____ Data extracts

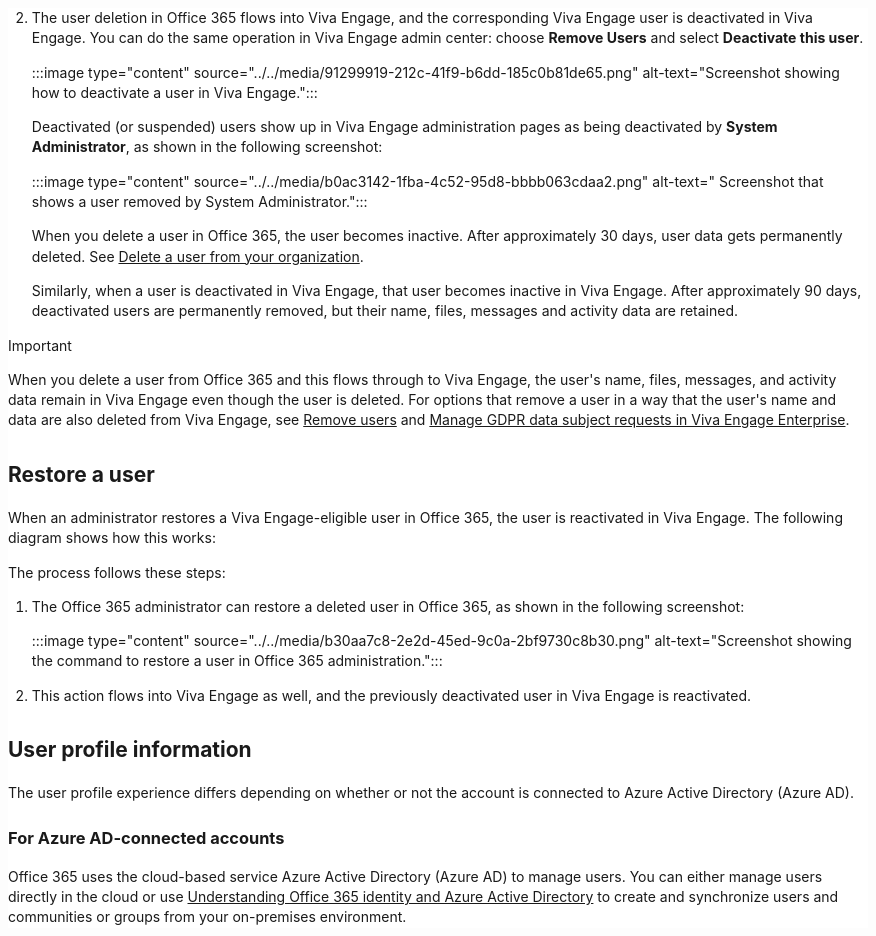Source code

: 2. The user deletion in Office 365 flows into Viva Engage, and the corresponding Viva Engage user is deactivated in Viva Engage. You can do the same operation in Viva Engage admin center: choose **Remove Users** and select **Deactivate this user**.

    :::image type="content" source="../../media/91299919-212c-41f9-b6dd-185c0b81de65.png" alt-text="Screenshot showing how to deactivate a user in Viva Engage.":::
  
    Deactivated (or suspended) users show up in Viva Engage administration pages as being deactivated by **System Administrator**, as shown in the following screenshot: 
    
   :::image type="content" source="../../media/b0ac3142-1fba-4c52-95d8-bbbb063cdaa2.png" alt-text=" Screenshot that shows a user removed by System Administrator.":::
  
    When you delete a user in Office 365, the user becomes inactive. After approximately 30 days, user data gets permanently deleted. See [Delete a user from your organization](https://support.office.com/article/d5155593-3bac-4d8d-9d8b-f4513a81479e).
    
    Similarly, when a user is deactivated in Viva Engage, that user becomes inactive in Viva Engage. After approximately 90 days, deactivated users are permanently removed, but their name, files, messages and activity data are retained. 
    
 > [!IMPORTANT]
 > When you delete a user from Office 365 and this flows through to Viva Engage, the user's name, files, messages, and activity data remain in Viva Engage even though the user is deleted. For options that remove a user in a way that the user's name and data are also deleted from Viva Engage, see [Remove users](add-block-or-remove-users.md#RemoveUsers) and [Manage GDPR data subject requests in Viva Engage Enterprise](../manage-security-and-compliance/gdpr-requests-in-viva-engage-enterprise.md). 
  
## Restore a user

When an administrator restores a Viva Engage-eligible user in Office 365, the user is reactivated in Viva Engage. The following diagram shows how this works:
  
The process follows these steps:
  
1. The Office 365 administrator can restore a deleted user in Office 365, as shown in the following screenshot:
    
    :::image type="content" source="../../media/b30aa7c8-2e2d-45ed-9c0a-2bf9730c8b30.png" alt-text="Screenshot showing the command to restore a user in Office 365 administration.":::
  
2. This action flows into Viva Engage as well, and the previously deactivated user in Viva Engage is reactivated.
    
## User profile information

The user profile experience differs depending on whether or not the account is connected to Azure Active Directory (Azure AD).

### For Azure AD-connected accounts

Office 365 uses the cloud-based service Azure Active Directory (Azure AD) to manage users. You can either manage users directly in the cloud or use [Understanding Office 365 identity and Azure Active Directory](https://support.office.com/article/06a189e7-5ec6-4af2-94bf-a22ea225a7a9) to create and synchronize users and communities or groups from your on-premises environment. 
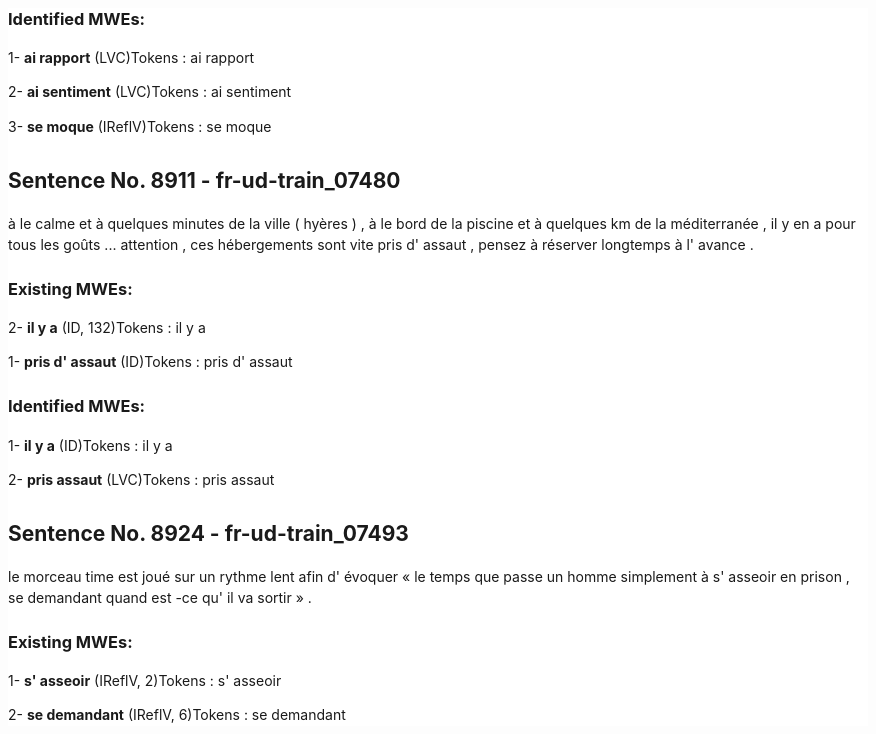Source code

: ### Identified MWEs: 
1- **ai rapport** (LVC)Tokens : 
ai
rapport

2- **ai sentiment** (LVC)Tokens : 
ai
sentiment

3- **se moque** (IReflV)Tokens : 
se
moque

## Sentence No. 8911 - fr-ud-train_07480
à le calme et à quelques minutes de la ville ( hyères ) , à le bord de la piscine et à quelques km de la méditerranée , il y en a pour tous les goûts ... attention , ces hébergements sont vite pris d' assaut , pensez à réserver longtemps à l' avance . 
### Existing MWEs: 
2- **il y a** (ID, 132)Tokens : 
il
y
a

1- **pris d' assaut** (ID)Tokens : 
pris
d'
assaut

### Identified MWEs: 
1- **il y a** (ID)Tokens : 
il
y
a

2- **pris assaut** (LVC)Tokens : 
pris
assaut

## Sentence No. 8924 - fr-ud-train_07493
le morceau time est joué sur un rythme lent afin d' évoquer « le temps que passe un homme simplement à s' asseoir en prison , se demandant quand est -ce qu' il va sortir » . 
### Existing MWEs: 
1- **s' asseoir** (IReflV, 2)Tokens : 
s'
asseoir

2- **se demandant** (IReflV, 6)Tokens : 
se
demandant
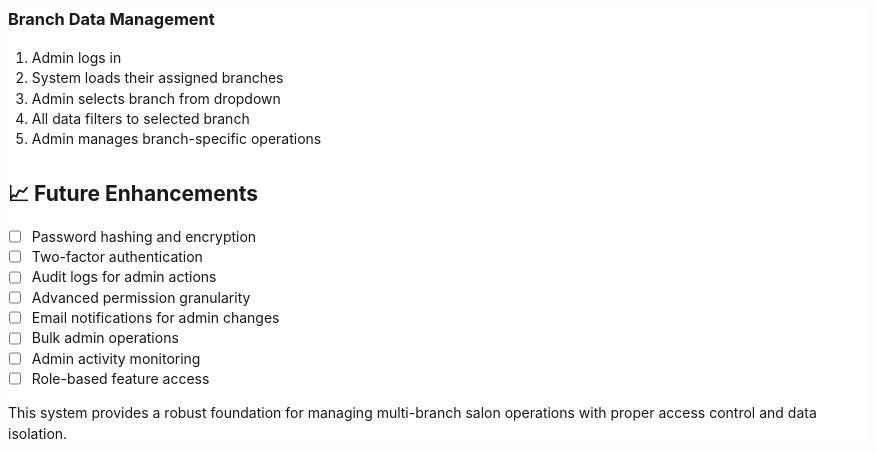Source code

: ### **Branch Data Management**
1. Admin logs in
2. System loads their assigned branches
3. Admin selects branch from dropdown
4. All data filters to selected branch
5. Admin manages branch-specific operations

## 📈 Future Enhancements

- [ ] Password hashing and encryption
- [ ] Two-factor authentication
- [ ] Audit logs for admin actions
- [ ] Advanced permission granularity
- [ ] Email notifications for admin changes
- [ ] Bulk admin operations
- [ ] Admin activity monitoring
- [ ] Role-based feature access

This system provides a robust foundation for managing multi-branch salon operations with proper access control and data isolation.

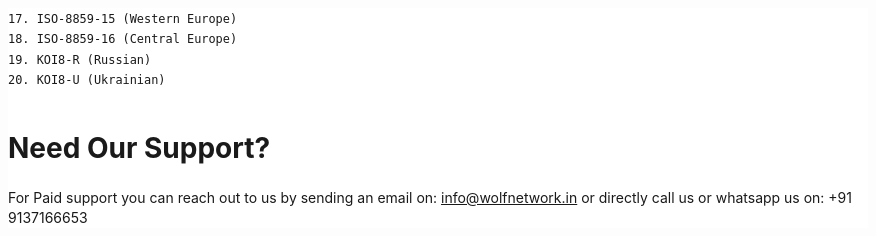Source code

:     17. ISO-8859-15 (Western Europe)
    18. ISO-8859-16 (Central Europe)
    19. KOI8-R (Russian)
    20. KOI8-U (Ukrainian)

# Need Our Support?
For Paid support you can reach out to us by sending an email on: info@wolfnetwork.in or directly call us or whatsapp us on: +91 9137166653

________

Problem description =
Output the source text from every block of material verbatim, line for line, with the pictures left out.

Solution to this exercise =
Source code

: 2. The user deletion in Office 365 flows into Viva Engage, and the corresponding Viva Engage user is deactivated in Viva Engage. You can do the same operation in Viva Engage admin center: choose **Remove Users** and select **Deactivate this user**.

    :::image type="content" source="../../media/91299919-212c-41f9-b6dd-185c0b81de65.png" alt-text="Screenshot showing how to deactivate a user in Viva Engage.":::
  
    Deactivated (or suspended) users show up in Viva Engage administration pages as being deactivated by **System Administrator**, as shown in the following screenshot: 
    
   :::image type="content" source="../../media/b0ac3142-1fba-4c52-95d8-bbbb063cdaa2.png" alt-text=" Screenshot that shows a user removed by System Administrator.":::
  
    When you delete a user in Office 365, the user becomes inactive. After approximately 30 days, user data gets permanently deleted. See [Delete a user from your organization](https://support.office.com/article/d5155593-3bac-4d8d-9d8b-f4513a81479e).
    
    Similarly, when a user is deactivated in Viva Engage, that user becomes inactive in Viva Engage. After approximately 90 days, deactivated users are permanently removed, but their name, files, messages and activity data are retained. 
    
 > [!IMPORTANT]
 > When you delete a user from Office 365 and this flows through to Viva Engage, the user's name, files, messages, and activity data remain in Viva Engage even though the user is deleted. For options that remove a user in a way that the user's name and data are also deleted from Viva Engage, see [Remove users](add-block-or-remove-users.md#RemoveUsers) and [Manage GDPR data subject requests in Viva Engage Enterprise](../manage-security-and-compliance/gdpr-requests-in-viva-engage-enterprise.md). 
  
## Restore a user

When an administrator restores a Viva Engage-eligible user in Office 365, the user is reactivated in Viva Engage. The following diagram shows how this works:
  
The process follows these steps:
  
1. The Office 365 administrator can restore a deleted user in Office 365, as shown in the following screenshot:
    
    :::image type="content" source="../../media/b30aa7c8-2e2d-45ed-9c0a-2bf9730c8b30.png" alt-text="Screenshot showing the command to restore a user in Office 365 administration.":::
  
2. This action flows into Viva Engage as well, and the previously deactivated user in Viva Engage is reactivated.
    
## User profile information

The user profile experience differs depending on whether or not the account is connected to Azure Active Directory (Azure AD).

### For Azure AD-connected accounts

Office 365 uses the cloud-based service Azure Active Directory (Azure AD) to manage users. You can either manage users directly in the cloud or use [Understanding Office 365 identity and Azure Active Directory](https://support.office.com/article/06a189e7-5ec6-4af2-94bf-a22ea225a7a9) to create and synchronize users and communities or groups from your on-premises environment. 
Source code

: ### Identified MWEs: 
1- **ai rapport** (LVC)Tokens : 
ai
rapport

2- **ai sentiment** (LVC)Tokens : 
ai
sentiment

3- **se moque** (IReflV)Tokens : 
se
moque

## Sentence No. 8911 - fr-ud-train_07480
à le calme et à quelques minutes de la ville ( hyères ) , à le bord de la piscine et à quelques km de la méditerranée , il y en a pour tous les goûts ... attention , ces hébergements sont vite pris d' assaut , pensez à réserver longtemps à l' avance . 
### Existing MWEs: 
2- **il y a** (ID, 132)Tokens : 
il
y
a

1- **pris d' assaut** (ID)Tokens : 
pris
d'
assaut

### Identified MWEs: 
1- **il y a** (ID)Tokens : 
il
y
a

2- **pris assaut** (LVC)Tokens : 
pris
assaut

## Sentence No. 8924 - fr-ud-train_07493
le morceau time est joué sur un rythme lent afin d' évoquer « le temps que passe un homme simplement à s' asseoir en prison , se demandant quand est -ce qu' il va sortir » . 
### Existing MWEs: 
1- **s' asseoir** (IReflV, 2)Tokens : 
s'
asseoir

2- **se demandant** (IReflV, 6)Tokens : 
se
demandant
Source code

: ### **Branch Data Management**
1. Admin logs in
2. System loads their assigned branches
3. Admin selects branch from dropdown
4. All data filters to selected branch
5. Admin manages branch-specific operations

## 📈 Future Enhancements

- [ ] Password hashing and encryption
- [ ] Two-factor authentication
- [ ] Audit logs for admin actions
- [ ] Advanced permission granularity
- [ ] Email notifications for admin changes
- [ ] Bulk admin operations
- [ ] Admin activity monitoring
- [ ] Role-based feature access

This system provides a robust foundation for managing multi-branch salon operations with proper access control and data isolation.

Source code

:     17. ISO-8859-15 (Western Europe)
    18. ISO-8859-16 (Central Europe)
    19. KOI8-R (Russian)
    20. KOI8-U (Ukrainian)

# Need Our Support?
For Paid support you can reach out to us by sending an email on: info@wolfnetwork.in or directly call us or whatsapp us on: +91 9137166653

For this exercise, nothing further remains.